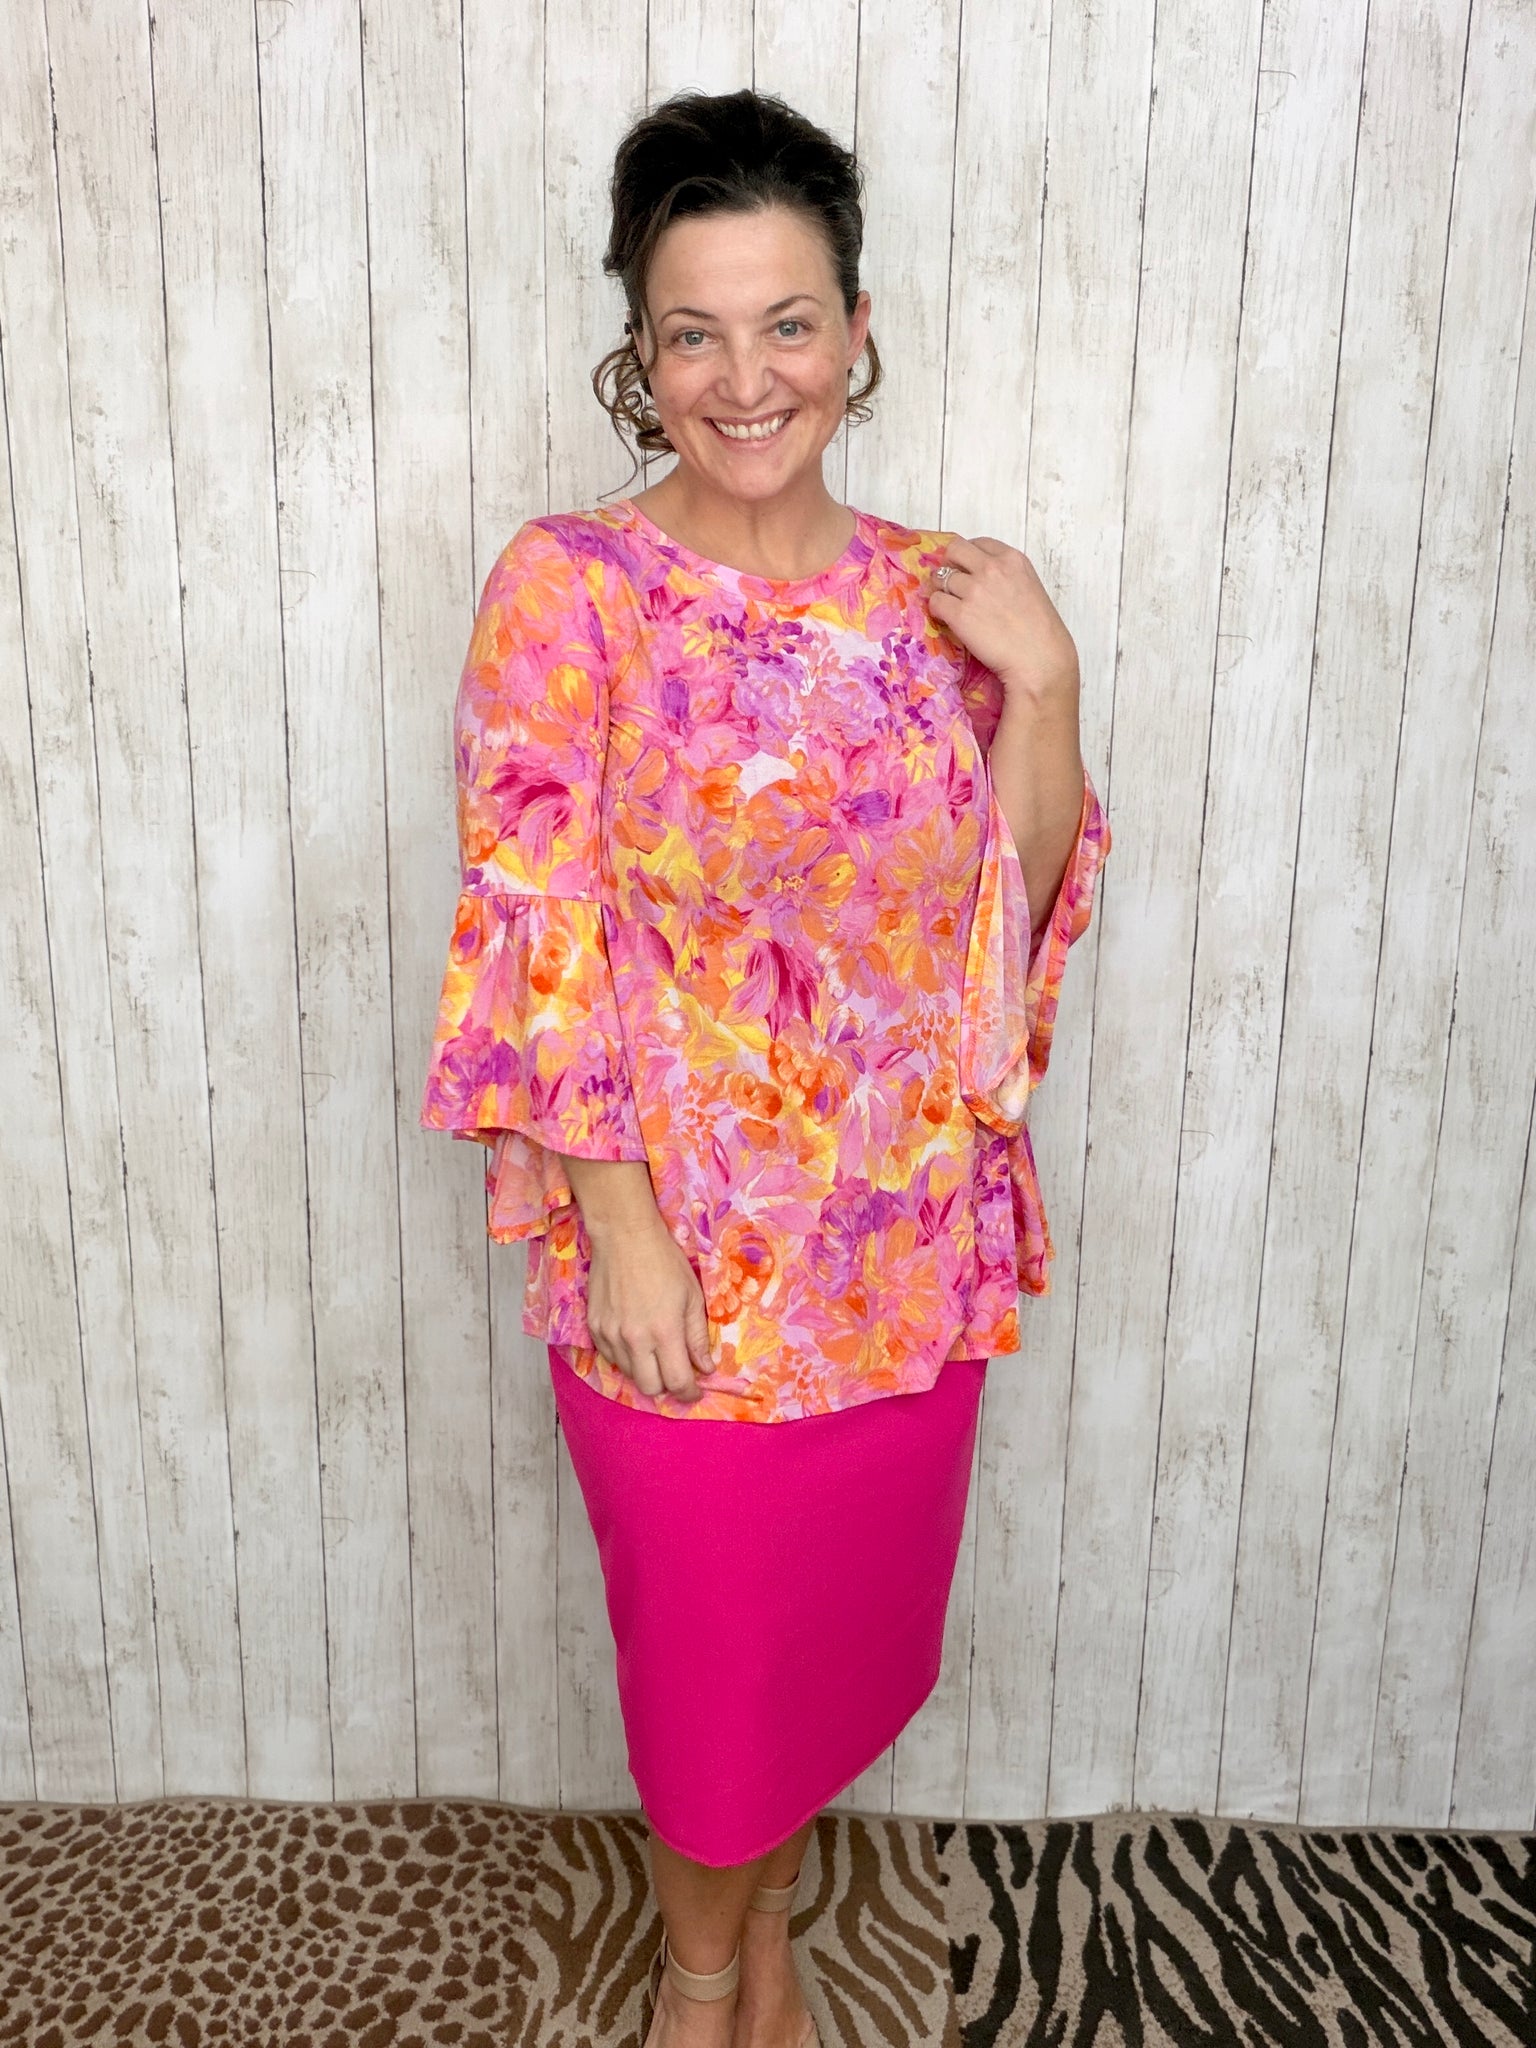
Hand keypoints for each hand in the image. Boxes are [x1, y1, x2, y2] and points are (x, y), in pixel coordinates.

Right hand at [582, 1208, 715, 1402]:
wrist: (624, 1236)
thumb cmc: (664, 1261)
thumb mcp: (692, 1296)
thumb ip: (698, 1337)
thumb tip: (705, 1368)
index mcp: (664, 1331)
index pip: (677, 1382)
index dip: (689, 1392)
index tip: (695, 1390)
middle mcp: (634, 1339)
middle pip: (649, 1388)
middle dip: (666, 1386)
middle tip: (675, 1372)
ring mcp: (610, 1335)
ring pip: (628, 1374)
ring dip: (645, 1370)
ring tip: (655, 1350)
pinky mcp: (594, 1328)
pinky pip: (610, 1357)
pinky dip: (626, 1356)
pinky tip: (634, 1338)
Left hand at [927, 535, 1078, 705]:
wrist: (1039, 660)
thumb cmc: (1040, 632)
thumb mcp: (1030, 587)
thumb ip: (1007, 576)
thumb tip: (982, 577)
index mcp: (1013, 559)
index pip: (979, 543)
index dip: (969, 557)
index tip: (969, 571)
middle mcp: (991, 568)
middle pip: (954, 550)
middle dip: (950, 564)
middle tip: (954, 584)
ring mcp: (974, 590)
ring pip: (940, 577)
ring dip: (943, 591)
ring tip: (954, 607)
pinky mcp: (959, 614)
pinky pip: (935, 602)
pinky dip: (938, 610)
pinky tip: (949, 620)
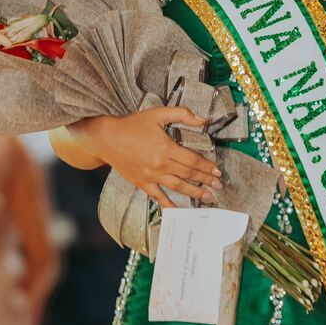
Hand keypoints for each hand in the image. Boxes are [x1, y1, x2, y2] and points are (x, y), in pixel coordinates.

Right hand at [71, 108, 221, 209]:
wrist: (106, 139)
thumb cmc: (132, 125)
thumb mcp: (157, 114)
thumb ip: (182, 114)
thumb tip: (203, 120)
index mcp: (166, 148)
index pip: (192, 160)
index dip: (207, 167)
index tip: (217, 172)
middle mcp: (160, 164)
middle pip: (188, 174)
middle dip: (205, 181)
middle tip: (218, 187)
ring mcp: (151, 176)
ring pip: (177, 187)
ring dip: (194, 193)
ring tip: (208, 198)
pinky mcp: (142, 183)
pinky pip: (158, 197)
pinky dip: (169, 205)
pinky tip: (179, 210)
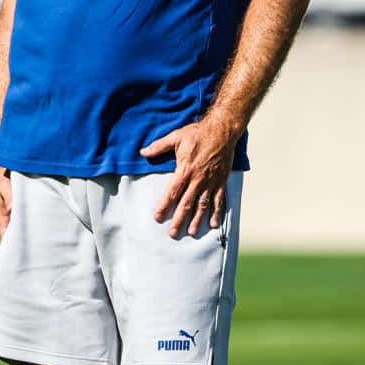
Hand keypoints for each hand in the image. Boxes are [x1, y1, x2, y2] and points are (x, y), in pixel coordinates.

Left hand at [140, 115, 239, 238]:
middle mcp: (198, 179)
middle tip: (173, 233)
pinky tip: (213, 224)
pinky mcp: (221, 181)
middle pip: (187, 203)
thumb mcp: (176, 137)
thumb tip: (143, 152)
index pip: (172, 192)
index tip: (158, 218)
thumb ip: (159, 146)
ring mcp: (210, 182)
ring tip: (192, 233)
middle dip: (179, 219)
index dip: (164, 206)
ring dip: (197, 220)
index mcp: (185, 170)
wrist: (221, 131)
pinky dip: (217, 212)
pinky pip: (219, 200)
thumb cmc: (197, 133)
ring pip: (203, 205)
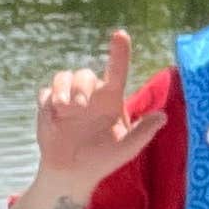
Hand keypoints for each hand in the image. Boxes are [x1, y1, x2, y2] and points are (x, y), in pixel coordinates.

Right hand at [32, 31, 161, 190]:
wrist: (72, 173)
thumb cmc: (103, 160)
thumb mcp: (126, 150)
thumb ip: (142, 133)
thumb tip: (163, 116)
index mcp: (110, 100)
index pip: (117, 70)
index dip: (119, 52)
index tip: (120, 34)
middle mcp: (90, 94)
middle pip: (84, 73)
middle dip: (80, 85)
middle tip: (79, 106)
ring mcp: (68, 99)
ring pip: (63, 76)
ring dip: (62, 89)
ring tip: (64, 109)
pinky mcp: (49, 106)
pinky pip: (45, 92)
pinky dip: (48, 102)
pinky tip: (52, 118)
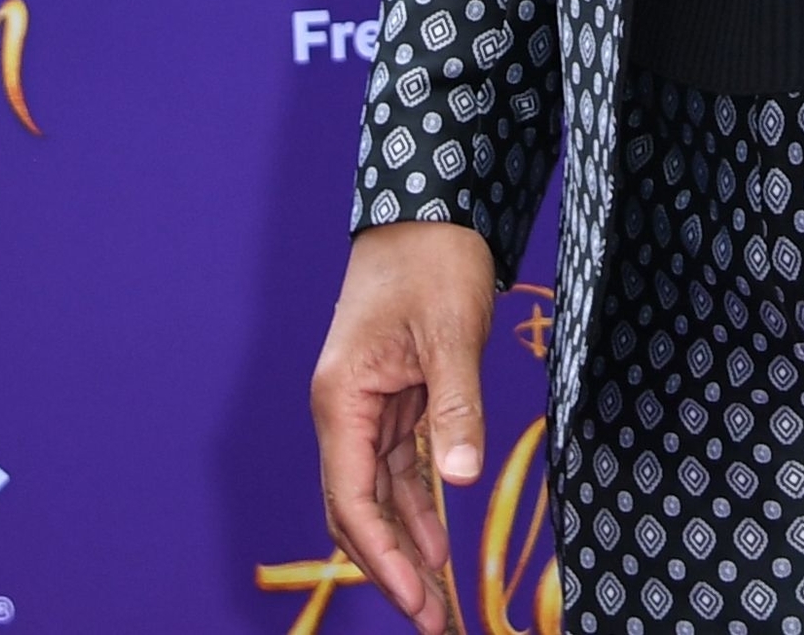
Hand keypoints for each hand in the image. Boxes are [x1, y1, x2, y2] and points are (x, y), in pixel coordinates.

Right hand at [311, 220, 496, 632]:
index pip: (350, 498)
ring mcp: (368, 407)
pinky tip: (438, 546)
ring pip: (380, 496)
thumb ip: (455, 408)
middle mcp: (345, 411)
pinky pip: (401, 469)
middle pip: (358, 509)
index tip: (416, 598)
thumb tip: (461, 481)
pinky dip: (418, 507)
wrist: (430, 209)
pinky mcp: (396, 400)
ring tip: (439, 601)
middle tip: (431, 620)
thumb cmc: (432, 261)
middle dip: (391, 568)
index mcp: (342, 399)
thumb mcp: (451, 333)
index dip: (381, 555)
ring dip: (407, 546)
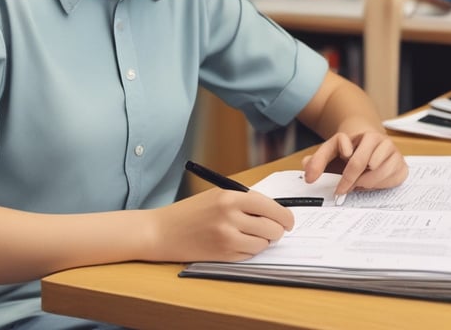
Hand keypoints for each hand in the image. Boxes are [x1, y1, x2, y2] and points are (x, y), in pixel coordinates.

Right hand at [148, 187, 293, 262]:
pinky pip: (250, 255)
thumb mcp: (216, 195)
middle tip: (272, 229)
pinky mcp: (223, 255)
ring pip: (263, 244)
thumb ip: (244, 200)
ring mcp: (227, 238)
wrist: (162, 231)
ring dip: (262, 242)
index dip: (285, 216)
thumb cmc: (190, 212)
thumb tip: (275, 210)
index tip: (288, 220)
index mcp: (230, 197)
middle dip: (276, 230)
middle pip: (272, 228)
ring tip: (249, 235)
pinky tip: (236, 243)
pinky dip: (249, 251)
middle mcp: (230, 217)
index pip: (271, 207)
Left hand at [301, 131, 407, 194]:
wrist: (373, 148)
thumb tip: (309, 177)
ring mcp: (390, 149)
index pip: (341, 141)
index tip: (341, 162)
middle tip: (341, 190)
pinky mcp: (401, 162)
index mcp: (355, 134)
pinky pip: (391, 178)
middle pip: (359, 162)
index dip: (341, 151)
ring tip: (360, 182)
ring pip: (376, 172)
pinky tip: (374, 181)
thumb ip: (318, 162)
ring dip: (365, 182)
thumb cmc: (350, 153)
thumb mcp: (332, 153)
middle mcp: (374, 138)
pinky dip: (380, 184)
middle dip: (348, 179)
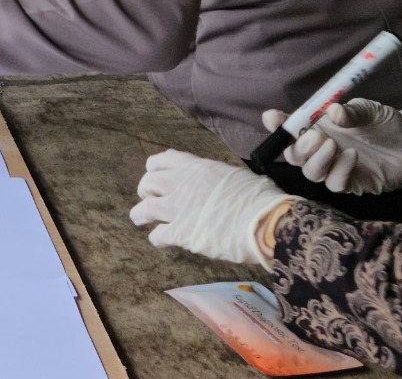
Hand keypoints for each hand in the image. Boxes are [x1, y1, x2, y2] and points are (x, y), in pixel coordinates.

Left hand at [129, 150, 289, 267]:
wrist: (262, 221)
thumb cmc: (259, 198)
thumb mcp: (237, 176)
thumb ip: (218, 179)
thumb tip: (221, 185)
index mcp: (197, 168)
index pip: (165, 160)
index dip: (155, 167)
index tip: (154, 173)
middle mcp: (182, 184)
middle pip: (148, 182)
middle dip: (146, 189)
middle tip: (149, 197)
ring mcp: (178, 208)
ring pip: (144, 208)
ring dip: (140, 214)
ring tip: (139, 218)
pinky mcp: (180, 233)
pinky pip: (158, 235)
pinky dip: (157, 238)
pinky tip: (162, 240)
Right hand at [262, 100, 401, 195]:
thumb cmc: (388, 123)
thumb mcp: (370, 110)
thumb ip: (352, 112)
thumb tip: (333, 112)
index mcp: (319, 127)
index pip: (291, 128)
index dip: (277, 124)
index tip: (272, 117)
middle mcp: (322, 148)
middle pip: (294, 155)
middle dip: (298, 148)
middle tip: (316, 137)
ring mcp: (334, 167)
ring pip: (310, 172)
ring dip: (318, 160)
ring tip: (335, 146)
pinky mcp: (349, 184)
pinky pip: (333, 184)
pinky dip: (339, 171)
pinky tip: (353, 157)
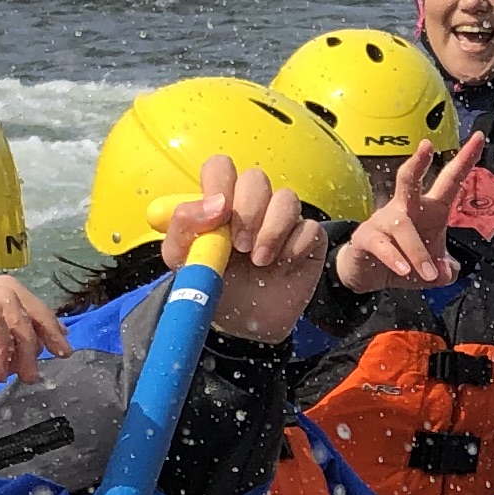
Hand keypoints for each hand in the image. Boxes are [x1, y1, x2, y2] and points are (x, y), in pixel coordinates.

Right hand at [0, 273, 66, 435]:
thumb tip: (24, 351)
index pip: (3, 295)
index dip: (36, 315)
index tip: (57, 343)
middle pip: (10, 288)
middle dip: (41, 319)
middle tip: (59, 351)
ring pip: (6, 299)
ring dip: (25, 339)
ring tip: (23, 373)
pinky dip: (4, 344)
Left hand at [160, 151, 328, 343]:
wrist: (240, 327)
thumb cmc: (210, 286)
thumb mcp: (183, 260)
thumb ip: (183, 227)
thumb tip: (214, 205)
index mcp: (218, 203)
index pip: (220, 168)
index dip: (220, 183)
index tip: (218, 215)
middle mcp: (251, 205)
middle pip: (256, 178)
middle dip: (248, 211)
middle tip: (239, 245)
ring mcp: (282, 220)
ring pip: (287, 198)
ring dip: (272, 230)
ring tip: (259, 261)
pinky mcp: (308, 239)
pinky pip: (310, 228)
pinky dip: (295, 247)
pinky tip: (282, 266)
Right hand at [332, 133, 489, 295]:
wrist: (368, 274)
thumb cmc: (405, 260)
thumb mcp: (433, 271)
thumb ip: (445, 271)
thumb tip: (446, 271)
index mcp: (430, 209)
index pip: (449, 180)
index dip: (464, 160)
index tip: (479, 138)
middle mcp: (406, 208)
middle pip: (409, 179)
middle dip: (418, 162)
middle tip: (426, 146)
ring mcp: (383, 221)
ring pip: (401, 225)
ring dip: (418, 251)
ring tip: (428, 273)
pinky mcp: (367, 237)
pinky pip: (382, 245)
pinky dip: (395, 258)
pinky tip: (404, 270)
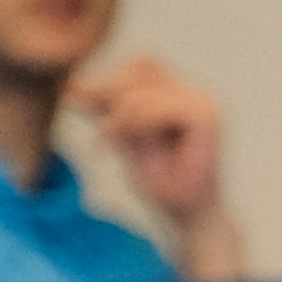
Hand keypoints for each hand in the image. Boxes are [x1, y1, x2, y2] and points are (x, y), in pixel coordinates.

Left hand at [69, 58, 225, 223]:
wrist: (187, 217)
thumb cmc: (162, 182)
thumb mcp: (123, 137)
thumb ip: (105, 110)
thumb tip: (73, 85)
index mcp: (184, 94)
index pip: (143, 65)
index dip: (110, 78)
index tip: (78, 100)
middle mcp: (199, 94)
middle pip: (144, 66)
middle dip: (110, 90)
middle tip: (90, 120)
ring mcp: (207, 103)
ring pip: (145, 88)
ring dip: (117, 113)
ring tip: (105, 141)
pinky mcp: (208, 118)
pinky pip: (156, 108)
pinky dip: (131, 123)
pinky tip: (119, 143)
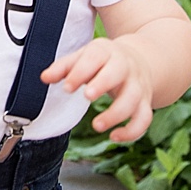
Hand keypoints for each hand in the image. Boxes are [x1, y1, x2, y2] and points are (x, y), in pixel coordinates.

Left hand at [41, 36, 155, 143]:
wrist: (142, 60)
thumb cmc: (105, 61)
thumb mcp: (85, 57)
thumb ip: (64, 67)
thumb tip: (45, 78)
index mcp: (107, 52)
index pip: (95, 57)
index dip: (81, 71)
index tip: (67, 87)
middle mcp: (126, 67)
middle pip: (118, 72)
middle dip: (103, 83)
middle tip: (87, 96)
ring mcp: (138, 86)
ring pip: (133, 99)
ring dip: (116, 114)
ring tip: (96, 125)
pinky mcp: (145, 103)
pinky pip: (144, 118)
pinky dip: (132, 131)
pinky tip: (114, 137)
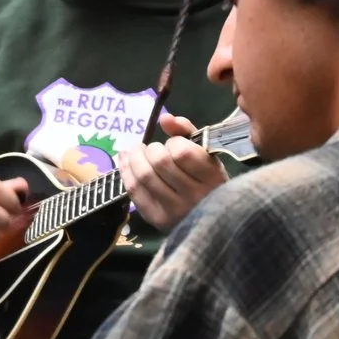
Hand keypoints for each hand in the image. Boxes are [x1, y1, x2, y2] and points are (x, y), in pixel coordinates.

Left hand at [116, 113, 228, 231]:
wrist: (212, 220)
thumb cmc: (209, 181)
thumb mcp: (206, 153)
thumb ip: (187, 132)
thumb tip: (164, 118)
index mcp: (213, 177)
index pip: (182, 152)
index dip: (173, 142)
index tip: (173, 144)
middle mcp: (195, 196)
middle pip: (160, 163)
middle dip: (151, 149)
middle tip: (150, 148)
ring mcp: (175, 210)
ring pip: (144, 177)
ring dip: (134, 158)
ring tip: (134, 151)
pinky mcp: (158, 219)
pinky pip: (134, 192)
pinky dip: (126, 172)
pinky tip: (125, 162)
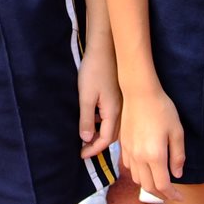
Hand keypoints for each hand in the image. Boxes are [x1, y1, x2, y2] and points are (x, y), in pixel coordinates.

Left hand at [77, 44, 122, 158]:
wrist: (105, 49)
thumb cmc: (94, 71)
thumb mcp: (86, 97)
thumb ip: (86, 119)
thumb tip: (86, 139)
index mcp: (113, 112)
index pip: (106, 140)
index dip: (93, 149)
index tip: (81, 155)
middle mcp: (121, 110)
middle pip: (112, 136)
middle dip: (98, 145)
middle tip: (84, 149)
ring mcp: (121, 103)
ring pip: (113, 127)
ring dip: (101, 134)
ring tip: (87, 137)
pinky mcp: (118, 97)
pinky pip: (113, 117)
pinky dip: (103, 124)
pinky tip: (94, 119)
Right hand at [119, 81, 185, 201]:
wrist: (139, 93)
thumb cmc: (162, 110)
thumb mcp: (177, 132)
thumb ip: (178, 156)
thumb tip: (177, 174)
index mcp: (155, 155)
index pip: (163, 185)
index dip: (172, 195)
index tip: (180, 198)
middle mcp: (139, 157)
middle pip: (148, 187)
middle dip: (161, 195)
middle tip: (172, 194)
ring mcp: (129, 152)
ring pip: (137, 179)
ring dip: (148, 185)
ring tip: (160, 182)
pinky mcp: (123, 146)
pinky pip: (129, 167)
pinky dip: (138, 173)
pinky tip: (147, 168)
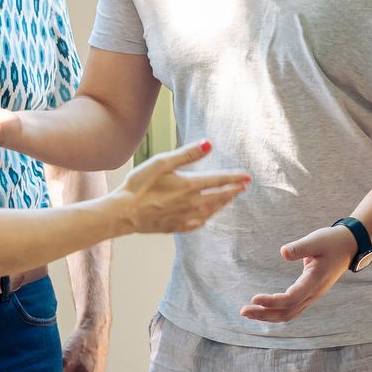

WORK REQUIRED: Copy, exactly and only, the lines above that begin with the one containing "index mcp: (430, 209)" and finish with the one containing "ring dip: (418, 251)".

RESULT FOR THIS EXERCISE:
index mcp: (430, 209)
index pip: (449, 180)
index dip: (464, 160)
index tip: (479, 138)
middle mcp: (406, 208)
middle pip: (409, 179)
middle dip: (418, 162)
middle tip: (426, 146)
ring mcp: (383, 221)
ring pip: (401, 225)
ring dip: (418, 251)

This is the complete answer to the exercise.